Max Non-negative subarray sum
EasyUpdated: Aug 17, 2025
Practice on:
Problem
Find out the maximum sub-array of non negative numbers from an array. The sub-array should be continuous. That is, a sub-array created by choosing the second and fourth element and skipping the third element is invalid.
Maximum sub-array is defined in terms of the sum of the elements in the sub-array. Sub-array A is greater than sub-array B if sum(A) > sum(B).
Examples
Example 1
Input: [1, 2, 5, -7, 2, 3]
Output: [1, 2, 5]
Explanation: The two sub-arrays are [1, 2, 5] and [2, 3]. The answer is [1, 2, 5] as its sum is larger than [2, 3].
Notes
- If there is a tie, then compare with segment's length and return segment which has maximum length.
- If there is still a tie, then return the segment with minimum starting index.
Solution
Method 1 – Brute Force
Intuition
Try every possible subarray and check if it is non-negative. Track the one with the largest sum, breaking ties by length and then by starting index.
Approach
- For every possible subarray, check if all elements are non-negative.
- If so, compute its sum and compare to the best found so far (using sum, then length, then starting index as tiebreakers).
- Return the best subarray found.
Code
Python
class Solution:
def maxset(self, A: List[int]) -> List[int]:
n = len(A)
best = []
for i in range(n):
for j in range(i, n):
if all(x >= 0 for x in A[i:j+1]):
s = sum(A[i:j+1])
if (not best or s > sum(best) or
(s == sum(best) and (j-i+1 > len(best) or
(j-i+1 == len(best) and i < A.index(best[0]))))):
best = A[i:j+1]
return best
Complexity
- ⏰ Time complexity:
O(n^3)— All subarrays are checked and each is validated for non-negativity. - 🧺 Space complexity:
O(1)— Only a few variables are used.
Method 2 – Linear Scan
Intuition
Scan the array once, tracking the current non-negative segment and updating the best segment found so far using the required tiebreakers.
Approach
- Initialize variables to track the best segment (sum, length, start index) and the current segment.

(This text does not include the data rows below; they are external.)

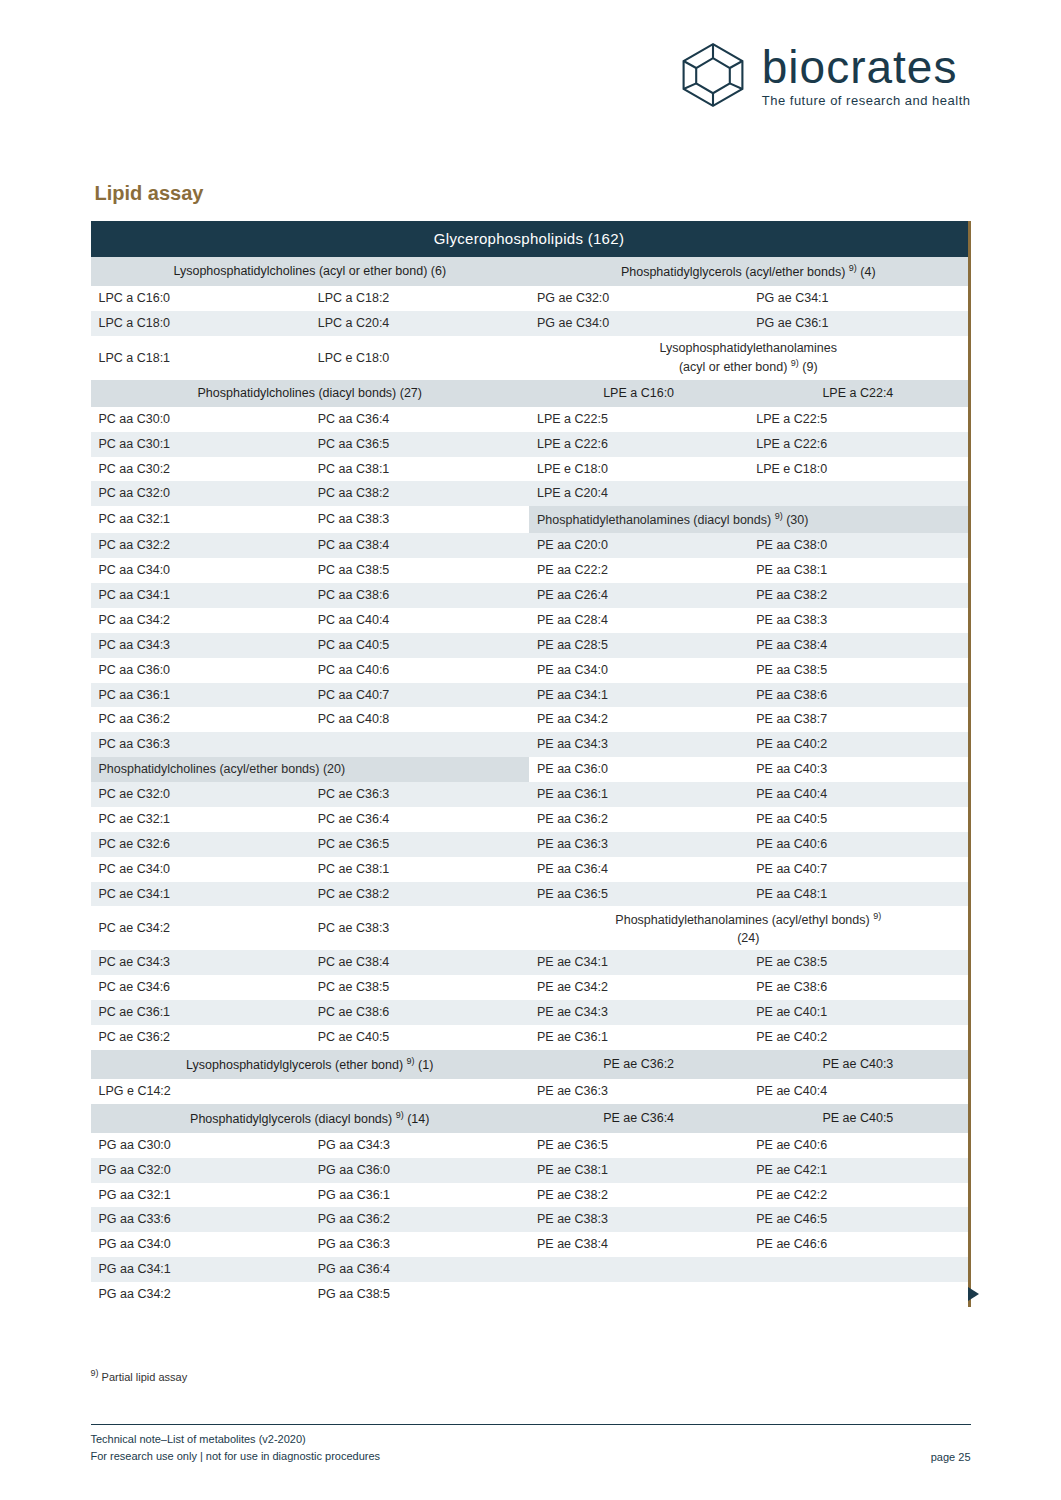biocrates The future of research and health
Lipid assay
| Glycerophospholipids (162) |
| Lysophosphatidylcholines (acyl or ether bond) (6) | Phosphatidylglycerols (acyl/ether bonds) 9) (4) |
| LPC a C16:0 | LPC a C18:2 | PG ae C32:0 | PG ae C34:1 |
| LPC a C18:0 | LPC a C20:4 | PG ae C34:0 | PG ae C36:1 |
| LPC a C18:1 | LPC e C18:0 | Lysophosphatidylethanolamines (acyl or ether bond) 9) (9) |
| Phosphatidylcholines (diacyl bonds) (27) | LPE a C16:0 | LPE a C22:4 |
| PC aa C30:0 | PC aa C36:4 | LPE a C22:5 | LPE a C22:5 |
| PC aa C30:1 | PC aa C36:5 | LPE a C22:6 | LPE a C22:6 |
| PC aa C30:2 | PC aa C38:1 | LPE e C18:0 | LPE e C18:0 |
| PC aa C32:0 | PC aa C38:2 | LPE a C20:4 | |
| PC aa C32:1 | PC aa C38:3 | Phosphatidylethanolamines (diacyl bonds) 9) (30) |
| PC aa C32:2 | PC aa C38:4 | PE aa C20:0 | PE aa C38:0 |
| PC aa C34:0 | PC aa C38:5 | PE aa C22:2 | PE aa C38:1 |
| PC aa C34:1 | PC aa C38:6 | PE aa C26:4 | PE aa C38:2 |
| PC aa C34:2 | PC aa C40:4 | PE aa C28:4 | PE aa C38:3 |
| PC aa C34:3 | PC aa C40:5 | PE aa C28:5 | PE aa C38:4 |
| PC aa C36:0 | PC aa C40:6 | PE aa C34:0 | PE aa C38:5 |
| PC aa C36:1 | PC aa C40:7 | PE aa C34:1 | PE aa C38:6 |
| PC aa C36:2 | PC aa C40:8 | PE aa C34:2 | PE aa C38:7 |
| PC aa C36:3 | | PE aa C34:3 | PE aa C40:2 |
| Phosphatidylcholines (acyl/ether bonds) (20) | PE aa C36:0 | PE aa C40:3 |
| PC ae C32:0 | PC ae C36:3 | PE aa C36:1 | PE aa C40:4 |
| PC ae C32:1 | PC ae C36:4 | PE aa C36:2 | PE aa C40:5 |
| PC ae C32:6 | PC ae C36:5 | PE aa C36:3 | PE aa C40:6 |
| PC ae C34:0 | PC ae C38:1 | PE aa C36:4 | PE aa C40:7 |
| PC ae C34:1 | PC ae C38:2 | PE aa C36:5 | PE aa C48:1 |
| PC ae C34:2 | PC ae C38:3 | Phosphatidylethanolamines (acyl/ethyl bonds) 9) (24) |
| PC ae C34:3 | PC ae C38:4 | PE ae C34:1 | PE ae C38:5 |
| PC ae C34:6 | PC ae C38:5 | PE ae C34:2 | PE ae C38:6 |
| PC ae C36:1 | PC ae C38:6 | PE ae C34:3 | PE ae C40:1 |
| PC ae C36:2 | PC ae C40:5 | PE ae C36:1 | PE ae C40:2 |
| Lysophosphatidylglycerols (ether bond) 9) (1) | PE ae C36:2 | PE ae C40:3 |
| LPG e C14:2 | | PE ae C36:3 | PE ae C40:4 |
| Phosphatidylglycerols (diacyl bonds) 9) (14) | PE ae C36:4 | PE ae C40:5 |
| PG aa C30:0 | PG aa C34:3 | PE ae C36:5 | PE ae C40:6 |
| PG aa C32:0 | PG aa C36:0 | PE ae C38:1 | PE ae C42:1 |
| PG aa C32:1 | PG aa C36:1 | PE ae C38:2 | PE ae C42:2 |
| PG aa C33:6 | PG aa C36:2 | PE ae C38:3 | PE ae C46:5 |
| PG aa C34:0 | PG aa C36:3 | PE ae C38:4 | PE ae C46:6 |
| PG aa C34:1 | PG aa C36:4 | | |
| PG aa C34:2 | PG aa C38:5 | | |
9) Partial lipid assay
Technical note–List of metabolites (v2-2020)
For research use only | not for use in diagnostic procedures
page 25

- Iterate through the array:
- If the current element is non-negative, add it to the current segment.
- If it is negative, reset the current segment.
- After each update, check if the current segment is better than the best so far (using sum, then length, then start index).
- Return the best segment found.
Code
C++
class Solution {
public:
vector<int> maxset(vector<int> &A) {
long maxSum = -1, sum = 0;
int start = 0, bestStart = -1, bestLen = 0, len = 0;
for (int i = 0; i < (int)A.size(); ++i) {
if (A[i] >= 0) {
sum += A[i];
len++;
if (sum > maxSum || (sum == maxSum && len > bestLen)) {
maxSum = sum;
bestStart = start;
bestLen = len;
}
} else {
sum = 0;
len = 0;
start = i + 1;
}
}
if (bestStart == -1) return {};
return vector<int>(A.begin() + bestStart, A.begin() + bestStart + bestLen);
}
};
Java
class Solution {
public ArrayList<Integer> maxset(ArrayList<Integer> A) {
long maxSum = -1, sum = 0;
int start = 0, bestStart = -1, bestLen = 0, len = 0;
for (int i = 0; i < A.size(); i++) {
if (A.get(i) >= 0) {
sum += A.get(i);
len++;
if (sum > maxSum || (sum == maxSum && len > bestLen)) {
maxSum = sum;
bestStart = start;
bestLen = len;
}
} else {
sum = 0;
len = 0;
start = i + 1;
}
}
ArrayList<Integer> ans = new ArrayList<>();
if (bestStart == -1) return ans;
for (int i = bestStart; i < bestStart + bestLen; i++) ans.add(A.get(i));
return ans;
}
}
Python
from typing import List
class Solution:
def maxset(self, A: List[int]) -> List[int]:
max_sum = -1
sum_ = 0
start = 0
best_start = -1
best_len = 0
len_ = 0
for i, x in enumerate(A):
if x >= 0:
sum_ += x
len_ += 1
if sum_ > max_sum or (sum_ == max_sum and len_ > best_len):
max_sum = sum_
best_start = start
best_len = len_
else:
sum_ = 0
len_ = 0
start = i + 1
if best_start == -1:
return []
return A[best_start:best_start+best_len]
Complexity
- ⏰ Time complexity:
O(n)— The array is scanned once. - 🧺 Space complexity:
O(1)— Only a few variables are used.